Why Real Estate Investors Use Property Insurance in Nigeria

Real estate returns usually accumulate slowly through rent or long-term appreciation. Structural disasters, however, can destroy a building in a single event.

Mary Edet

3/18/20261 min read

Why Real Estate Investors Use Property Insurance in Nigeria

Real estate returns usually accumulate slowly through rent or long-term appreciation. Structural disasters, however, can destroy a building in a single event.

Property insurance converts that low-probability but high-impact risk into a predictable annual operating cost.

For this reason, insurance is widely used across the real estate industry.

Mortgage lenders often require insured properties before approving loans.

Institutional investors typically insure entire property portfolios.

Developers insure projects during both the construction phase and the operational phase.

Why Documentation Matters

Insurance companies cannot estimate risk without reliable information about the property.

Before issuing a policy, insurers may request documentation such as:

  • structural design documents

  • building approvals

  • professional valuation reports

  • survey documentation

These documents help insurers determine the rebuilding cost of the structure and the risks associated with the property.

Without reliable documentation, insurers may either refuse coverage or charge significantly higher premiums.

Insurance in Rapidly Growing Cities

In rapidly expanding urban markets such as Lagos, documentation can determine whether a property is insurable at all.

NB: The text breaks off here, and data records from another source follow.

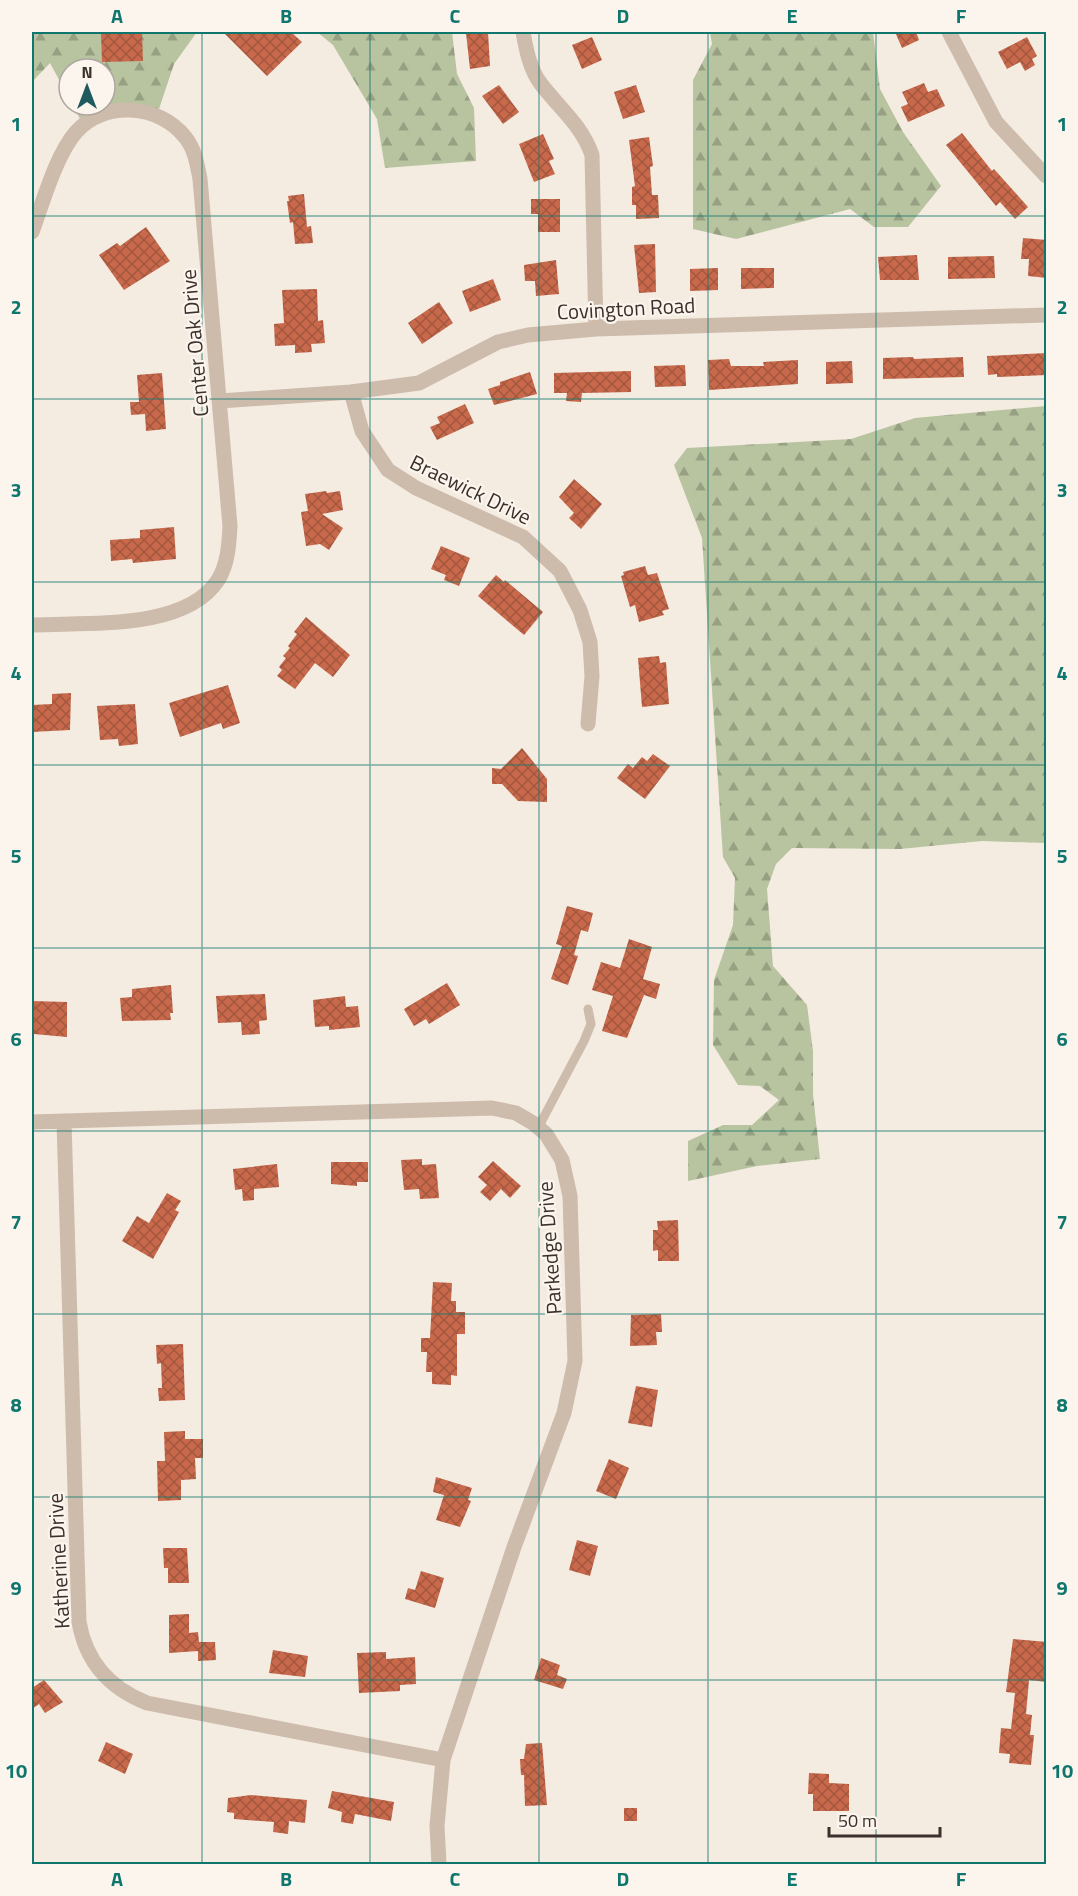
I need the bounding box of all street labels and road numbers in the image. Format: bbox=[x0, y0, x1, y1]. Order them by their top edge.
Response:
street label: Center Oak Drive bbox=[172, 268, 216, 418]
street label: Covington Road bbox=[556, 288, 696, 328]
street label: Braewick Drive bbox=[405, 446, 537, 532]
street label: Parkedge Drive bbox=[528, 1180, 570, 1316]
street label: Katherine Drive bbox=[38, 1492, 78, 1630]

Buildings constructed without proper approvals or structural records create uncertainty about construction quality and rebuilding cost. That uncertainty makes accurate risk pricing difficult.

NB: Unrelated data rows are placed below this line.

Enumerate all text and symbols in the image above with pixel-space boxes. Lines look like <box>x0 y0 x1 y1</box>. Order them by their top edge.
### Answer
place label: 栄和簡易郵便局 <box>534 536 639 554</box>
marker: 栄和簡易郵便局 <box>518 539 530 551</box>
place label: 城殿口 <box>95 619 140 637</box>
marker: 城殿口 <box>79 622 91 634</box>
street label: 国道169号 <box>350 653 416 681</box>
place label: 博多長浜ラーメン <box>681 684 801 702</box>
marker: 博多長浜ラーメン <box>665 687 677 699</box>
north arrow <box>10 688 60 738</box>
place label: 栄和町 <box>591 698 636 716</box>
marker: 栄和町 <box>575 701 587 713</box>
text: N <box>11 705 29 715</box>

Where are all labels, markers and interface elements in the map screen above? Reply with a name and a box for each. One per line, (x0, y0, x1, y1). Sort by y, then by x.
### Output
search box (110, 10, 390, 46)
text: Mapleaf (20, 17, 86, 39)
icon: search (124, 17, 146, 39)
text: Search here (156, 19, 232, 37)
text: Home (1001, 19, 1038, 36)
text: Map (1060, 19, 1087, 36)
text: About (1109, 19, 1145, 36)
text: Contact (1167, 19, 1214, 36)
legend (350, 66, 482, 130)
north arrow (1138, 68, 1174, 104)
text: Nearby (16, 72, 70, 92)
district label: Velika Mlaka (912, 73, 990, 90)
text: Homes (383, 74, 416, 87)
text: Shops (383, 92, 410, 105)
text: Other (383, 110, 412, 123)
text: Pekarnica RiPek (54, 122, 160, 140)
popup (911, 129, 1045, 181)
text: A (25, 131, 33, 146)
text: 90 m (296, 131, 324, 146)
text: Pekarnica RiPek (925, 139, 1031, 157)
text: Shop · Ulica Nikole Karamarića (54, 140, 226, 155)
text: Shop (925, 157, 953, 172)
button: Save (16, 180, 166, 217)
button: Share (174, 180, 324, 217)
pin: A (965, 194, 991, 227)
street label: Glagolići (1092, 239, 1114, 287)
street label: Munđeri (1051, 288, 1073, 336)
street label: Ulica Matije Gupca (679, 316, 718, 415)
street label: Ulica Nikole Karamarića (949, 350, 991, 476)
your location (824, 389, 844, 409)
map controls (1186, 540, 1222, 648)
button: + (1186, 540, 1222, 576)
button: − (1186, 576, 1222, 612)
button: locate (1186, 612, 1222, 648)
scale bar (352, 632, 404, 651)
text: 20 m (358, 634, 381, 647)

For this reason, professional documentation and valuation play an important role in the property insurance system.

Property insurance in Nigerian real estate therefore functions as a contractual risk-transfer mechanism regulated by the National Insurance Commission. By converting the unpredictable possibility of structural loss into a fixed annual premium, the system allows property owners, lenders, and investors to manage financial risk associated with fire, collapse, and other major disasters.